The regulator noted that Celcius has violated the state law and didn’t disclose properly what they did with the customer deposits. The regulator also referred to these accounts as “the accounts “an unregulated market that represents an unprecedented risk to consumers”. Celcius can challenge this decision while appealing for an emergency hearing in the court.
Crypto lending businesses have been in the limelight that promise to offer much higher interest rates over traditional banking and financial institutions. However, the SEC and other regulators have been going hard after crypto lenders. In fact, even giants like Coinbase had to recently roll back their plan of USDC lending following their scuffle with the U.S. SEC.

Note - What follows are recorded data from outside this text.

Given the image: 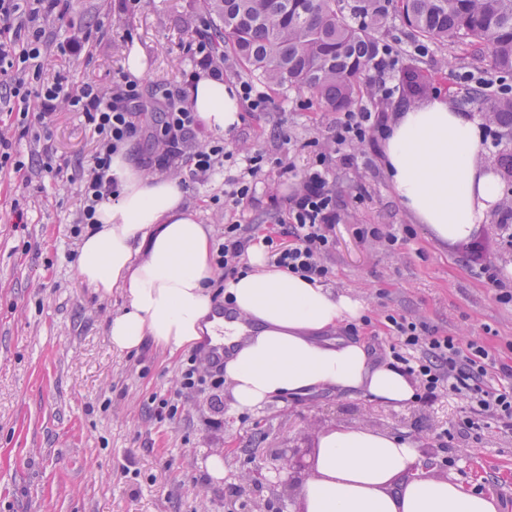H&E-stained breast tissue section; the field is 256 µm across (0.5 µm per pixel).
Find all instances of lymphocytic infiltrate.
<instances>
[{
	"mask_svg": "<svg viewBox=\"0 0 512 512\" xmlns=\"http://www.w3.org/2000/svg\"><path fill=\"white\" fill-rule=\"evenodd\" d=\"M66 10L65 0H0V74L9 79L0 94V109L34 116L44 128L60 107L82 115L93 134L94 151L81 177L82 207L73 226L78 234L92 225L97 206L117 192L111 175L112 157L143 131L138 121L142 90L122 73L113 75L106 92L93 83L75 92L66 78L45 76L41 59L53 46L45 22L63 17ZM154 123L159 132V169L171 168L186 156L191 163V180L202 182L223 163V140L197 143L198 120L188 108L168 104L155 114ZM387 131V114L364 108L345 113L333 144L339 150L375 140ZM325 160V153L317 154L312 166L299 175L297 192L287 200L285 232L293 237V244L278 242L269 251L271 265L321 284L332 277L326 257L335 246L333 229L337 222L336 199ZM251 237L247 225H225L215 255V265L225 276L238 274ZM384 326L392 339L390 357L417 382L421 405L432 404L442 396L459 397L466 405L453 424L458 433L481 430L489 416L501 430L512 431V366L497 363L477 341L460 344L456 337L436 335L423 320L398 312L387 313Z\"/></svg>",
	"mask_w": 512,
	"mask_h": 512,
	"instance_id": "obj_1",
	"label": "lymphocytic infiltrate"
}]
</instances>
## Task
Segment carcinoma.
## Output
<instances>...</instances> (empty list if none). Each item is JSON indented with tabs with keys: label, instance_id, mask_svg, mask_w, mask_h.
I'll return each mask as SVG.
<instances>
[{
	"label": "carcinoma",
	"instance_id": "carcinoma-1",
	"mask_svg": "<svg viewBox=\"0 0 512 512\" xmlns=\"http://www.w3.org/2000/svg\"><path fill=\"white\" fill-rule=\"evenodd\" d=\"M218 24L211 39L273 90L307 93L330 112L352 107L364 94L362 77L375 65L376 34L389 8L398 10L422 38L464 45L495 69L512 73V0H206ZM424 76L406 73V95L418 101ZM494 126L512 131V98L483 108Z\"/></svg>",
	"mask_w": 512,
	"mask_h": 512
}]
</instances>
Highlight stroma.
Masks as SVG:
<instances>
[{"label":"stroma","mask_w":512,"mask_h":512,"mask_svg":"<svg viewBox=\"0 0 512 512\" xmlns=\"http://www.w3.org/2000/svg\"><path fill=\"white\" fill-rule=\"evenodd\" d=\"M204 0H67L55 21V44L44 60L46 75L61 73L73 88L108 85L124 69L132 47L146 57L140 80L145 107L165 106L163 90L183 86L196 66L188 47L207 32ZM103 28L89 51L67 56L74 35ZM397 60L387 86L404 68L430 77L428 99L442 97L482 119L478 104L466 103L457 75L494 76L488 62L465 50L423 41L397 13H389L379 36ZM264 112L242 107L241 122L224 140L223 169L208 181L191 183L185 198L213 235L224 230L223 196L239 175L244 152L270 164L254 199L235 208L233 219L254 232H279L277 216L298 182L278 174V164L303 171L323 141L331 139L341 115L324 112L307 95L271 93ZM0 112V128L13 137L18 159L46 150L64 166L67 181L36 177L24 183L12 168L0 170V512H302L300 501L283 502L267 486L250 481L254 461L275 466L278 456L310 459L322 432L345 427L411 438L432 454L433 472L461 483L480 482L512 512V432L497 425L479 434L450 432L464 402L442 399L395 409L363 395L333 390L283 395L251 412L215 411L214 397L230 402L228 389L182 398L175 417L155 408L173 397L190 354L206 358L205 346L170 354L153 343L139 350L112 348L107 325L124 299L102 298L79 280L75 264L80 241L70 229L80 210V177L94 143L81 114L66 109L50 132ZM353 160L331 155L329 174L339 204L336 247L327 257L329 287L361 300L371 327L358 338L381 361L391 339L381 321L396 311L424 320L439 334L480 341L512 364V303L479 279L470 256L480 251L499 270L512 269V225L502 207L476 225L465 241L447 245L416 223L391 189L381 142L354 146ZM364 225L402 229L392 250L360 239ZM224 457V478L213 481L206 461Z\"/></svg>","instance_id":"stroma-1"}]
</instances>
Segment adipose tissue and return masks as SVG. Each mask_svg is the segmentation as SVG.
I'll use <instances>...</instances> for the list:
<instances>
[{
  "instance_id": "obj_1",
  "label": "adipose tissue",
  "mask_w": 512,
  "mask_h": 512,
  "mask_svg": "<svg viewBox=\"0 0 512 512\" xmlns=\"http://www.w3.org/2000/svg\"><path fill=\"white\" fill-rule=\"evenodd\" d=\"M187 105L217 134L240 122L237 97L205 72L193 77ZM480 144L478 122L443 99L400 110L384 142L397 198L438 241L467 239L501 198L497 177L478 162ZM112 175L118 193L97 207L76 270L100 296L122 292L107 328L115 349L147 339L172 353L206 339L232 345L224 380L236 412L324 389L396 408L414 402L412 381L373 362L365 344L329 340L362 316L361 301L269 266L260 240L248 249V270L224 283L236 309L225 318L208 293L212 229L198 222L179 181L144 173L123 151ZM315 470L299 489L305 512H501L478 486L426 473L408 438L336 428L320 436Z\"/></svg>"
}]
</instances>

Kentucky Joins Three Other States
With its recent move, Kentucky has joined other regulators like Alabama, Texas, and New Jersey in blocking Celcius. The crypto lender said that it has billions of dollars in deposits in interest accounts.
It also said that it sometimes pays double-digit yields to its customers. As said that such interest-bearing crypto accounts have faced increased scrutiny from the regulators in recent times.
Another big player which has been facing major regulatory heat is the popular crypto lending platform BlockFi. As reported by Bloomberg:
Securities regulators have argued that the interest accounts, which unlike bank savings accounts carry no federal deposit insurance, should be registered as securities and make more disclosures of their risks to investors.
Celcius hasn’t yet responded to the recent regulatory action against itself. But one thing is sure, as the crypto continues to mature, regulators will be more involved with all the activities in the crypto economy.